Saturday

04-19-2025 Vol 1935

Xi Jinping’s Southeast Asia Tour: A Strategic Move Amid U.S.-China Tensions

Xi Jinping’s tour of Southeast Asia this week is likely intended to “screw” the United States, President Donald Trump suggested, as the Chinese leader embarks on a five-day tour of some nations hardest hit by Trump’s tariffs.

China’s president arrived in Hanoi on Monday, where he met Vietnam’s top leader, To Lam, called for stronger trade ties, and signed dozens of cooperation agreements, including on enhancing supply chains.

Reacting to the meeting from the Oval Office, Trump said the discussions in Vietnam were focused on how to harm the U.S., even though he didn’t hold it against them.

“I don’t blame China; I don’t blame Vietnam,” Trump told reporters at the White House.

“That’s a lovely meeting. Meeting like, trying to figure out, ‘how do we screw the United States of America?’”

Vietnam is among a handful of countries in Southeast Asia that are reeling from some of the most punitive of Trump’s so-called “Liberation Day” tariffs, which have a rate of 46%.

A major industrial and assembly hub, the U.S. is Vietnam’s main export market, which is crucial for providing everything from footwear, apparel, and electronics.

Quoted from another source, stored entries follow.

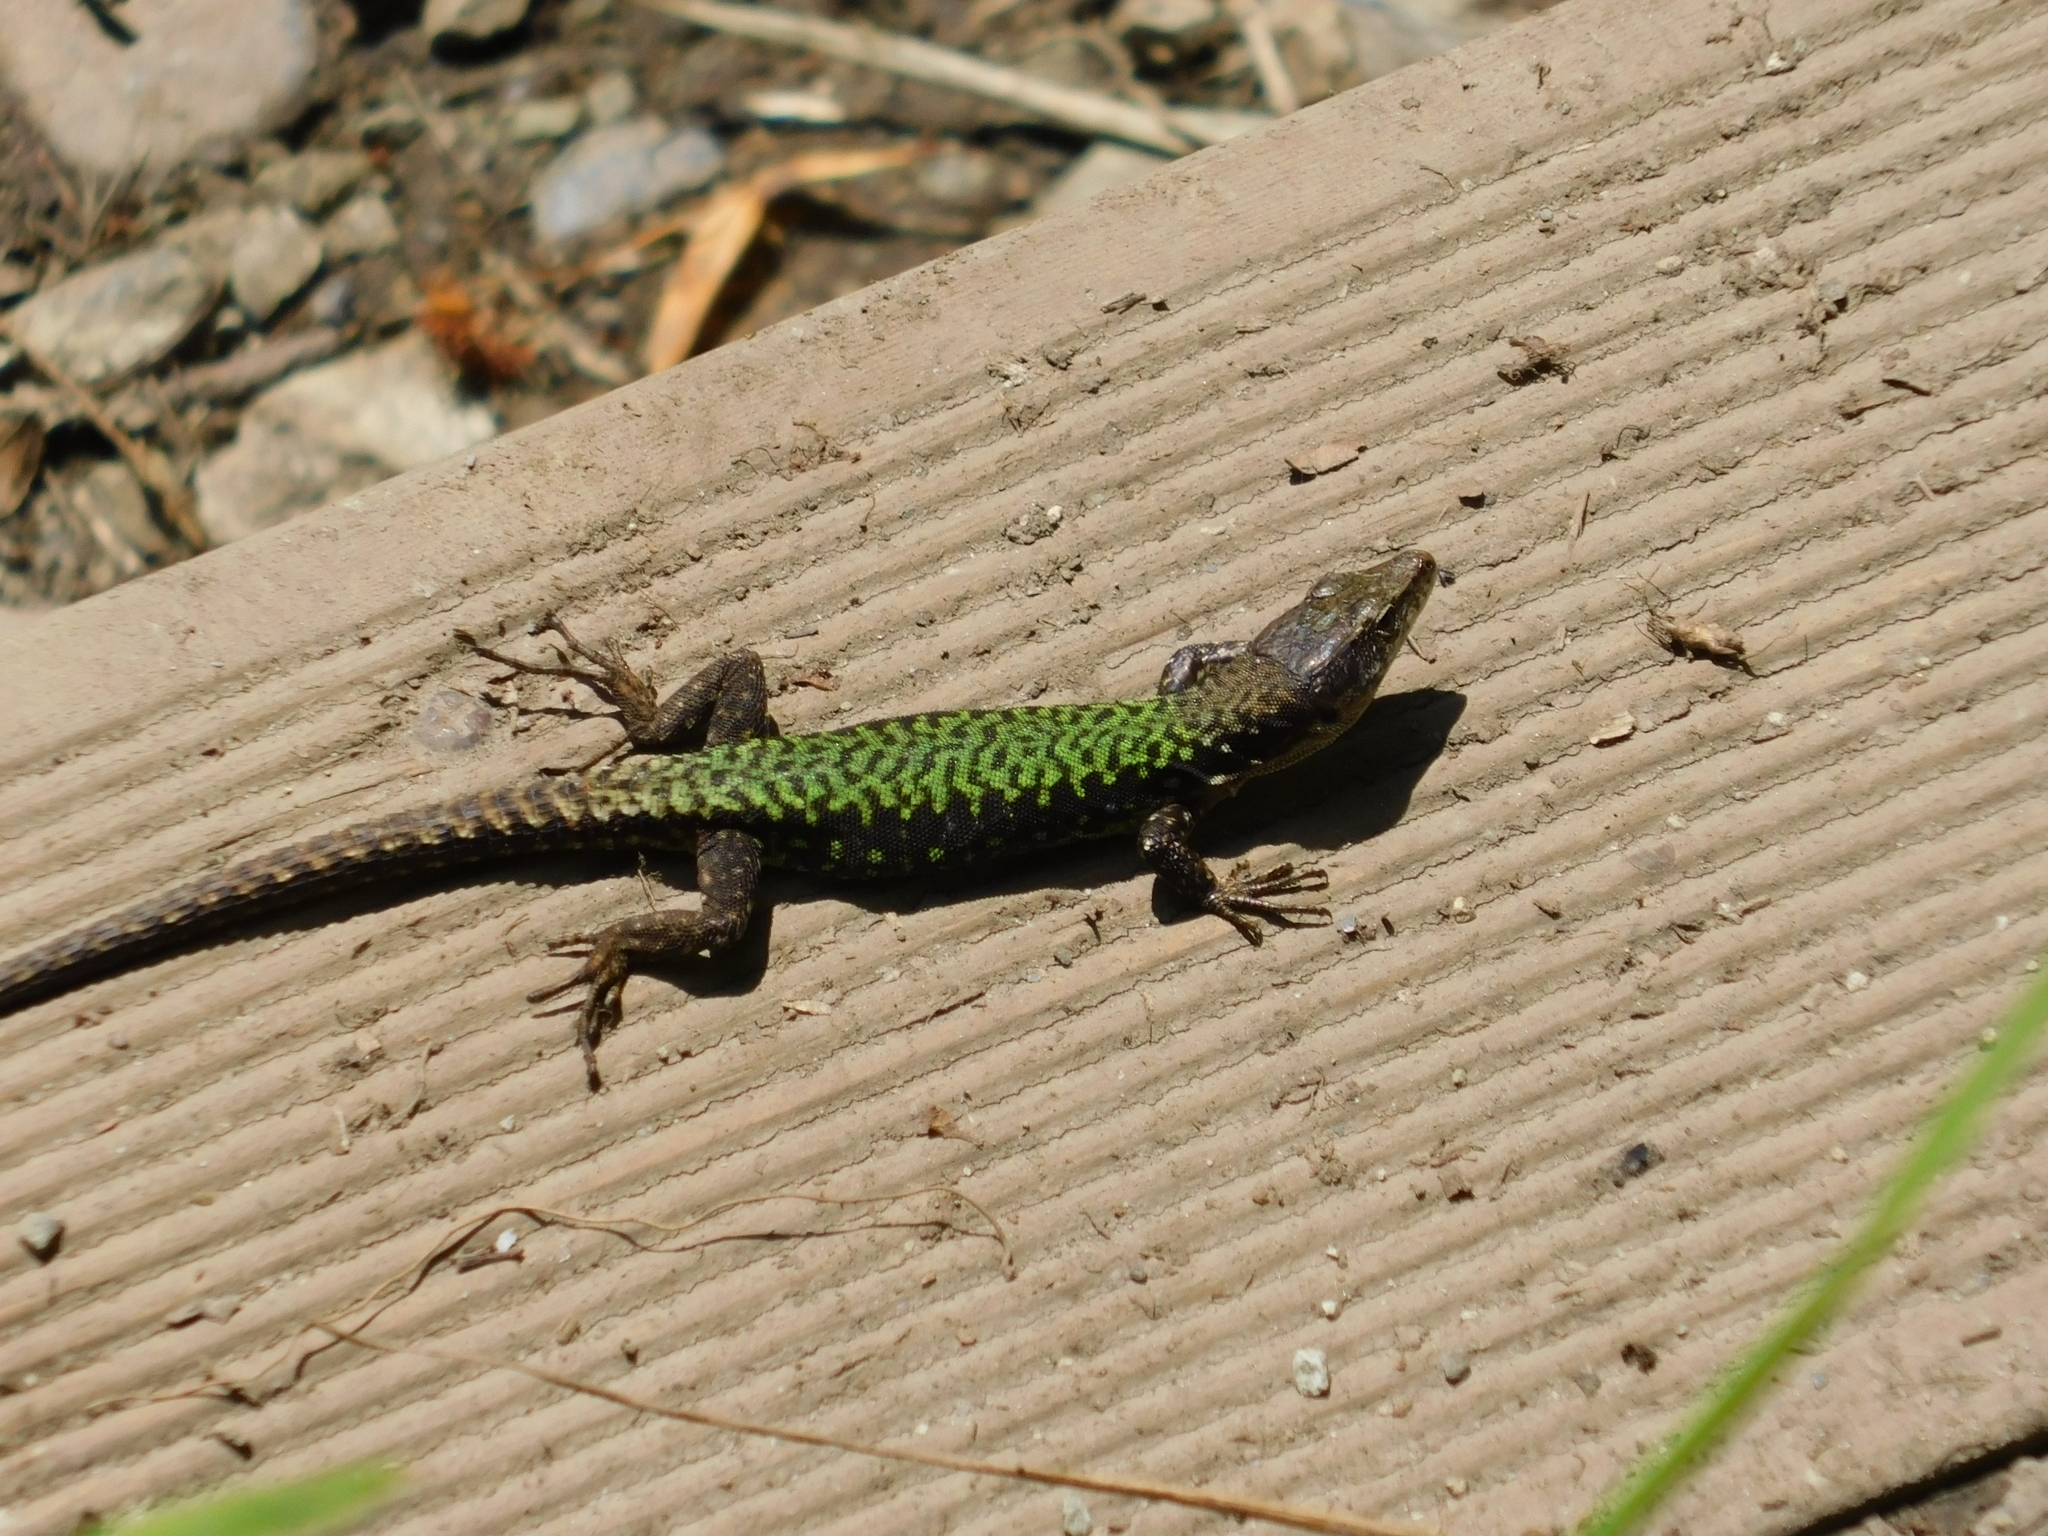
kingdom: Animalia
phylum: Chordata
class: Squamata
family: Lacertidae
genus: Darevskia
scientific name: Darevskia brauneri
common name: Brauner's rock lizard
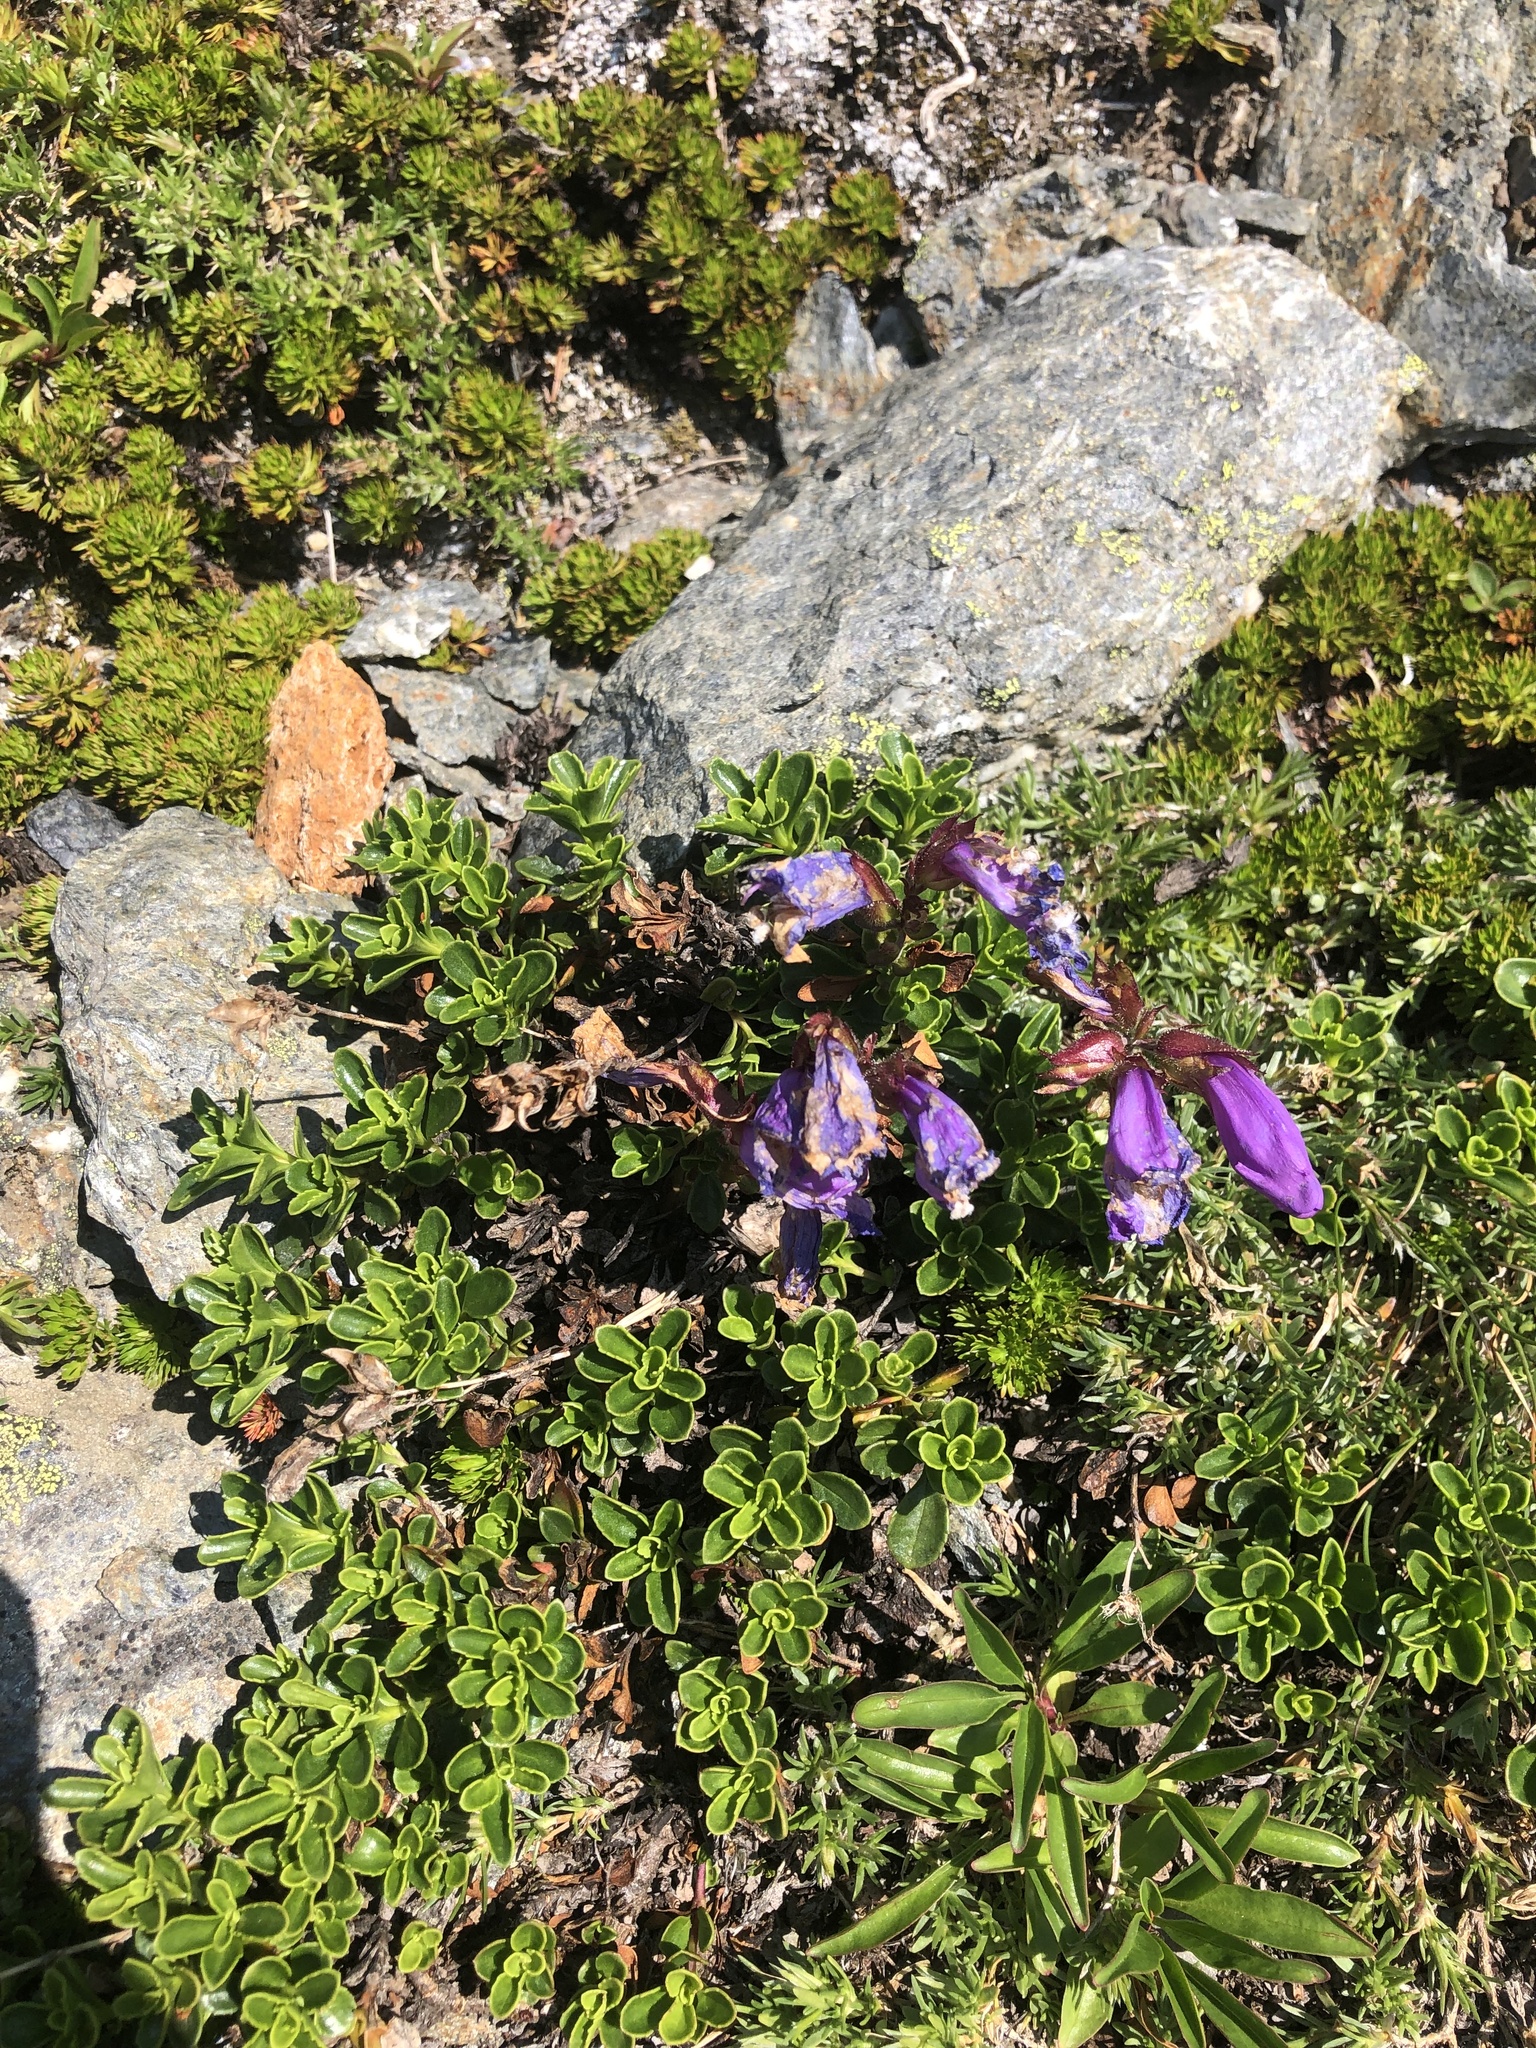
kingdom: Plantae
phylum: Tracheophyta
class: Magnoliopsida
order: Lamiales
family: Plantaginaceae
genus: Penstemon
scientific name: Penstemon davidsonii
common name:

In the first three months of this year, Hanoi imported goods worth about $30 billion from Beijing while its exports to Washington amounted to $31.4 billion.

Xi’s visit to Vietnam, Cambodia, and Malaysia this week comes as Beijing faces tariffs of 145%, and as other countries seek to negotiate reductions in their reciprocal tariffs during the 90-day reprieve.

Xi’s trip to Hanoi offers an opportunity to consolidate relations with a neighbor that has received billions of dollars of Chinese investments in recent years as China-based manufacturers moved south to avoid tariffs imposed by the first Trump administration.

Xi had planned to travel to the region prior to Trump’s tariff announcement, but the visit was fortuitously timed, with the Chinese leader positing China as a stable trading partner, in contrast to the chaotic policy backflips coming out of Washington.

In an article in Nhandan, the newspaper of Vietnam’s Communist Party, Xi wrote that there are “no winners in trade wars and tariff wars” and that protectionism “leads nowhere.”

In a later meeting with Vietnam’s Prime Minister, Pham Minh Chinh, Xi emphasized that the two countries should oppose unilateral bullying.

Chinese and Vietnamese state media reported on Monday that 45 agreements were signed between the two nations, including on rail links, although specific details were not shared.

Under pressure from Washington, Vietnam is tightening controls on some trade with China, and a Trump administration official stated that the president and Vietnam’s Lam had agreed to “work to reduce reciprocal tariffs.”

Vietnam, along with many other Southeast Asian countries, is attempting to maintain a delicate balancing act between the U.S. and China, amid fears that the region could be used as a potential dumping ground for Chinese exports barred from the U.S.

Escalating tensions between the U.S. and China have fueled concerns about the “decoupling” of the world’s two largest economies, a fear Treasury Secretary Scott Bessent sought to dispel on Monday.

“There’s a big deal to be done at some point,” Bessent said when asked by Bloomberg TV about the possibility that the world’s largest economies would decouple.

“There doesn’t have to be” decoupling, he added, “but there could be.”

The White House appeared to have dialed down the pressure recently, listing tariff exemptions for smartphones, laptops, semiconductors, and other electronic products for which China is a major source.

However, Trump and some of his top aides stated on Sunday that the exemptions had been misconstrued and would only be temporary.

“Nobody is getting ‘off the hook’… especially not China which, by far, treats us the worst!” he posted on his Truth Social platform.

After a two-day stop in Hanoi, Xi will continue his Southeast Asian trip by visiting Malaysia and Cambodia from Tuesday to Friday.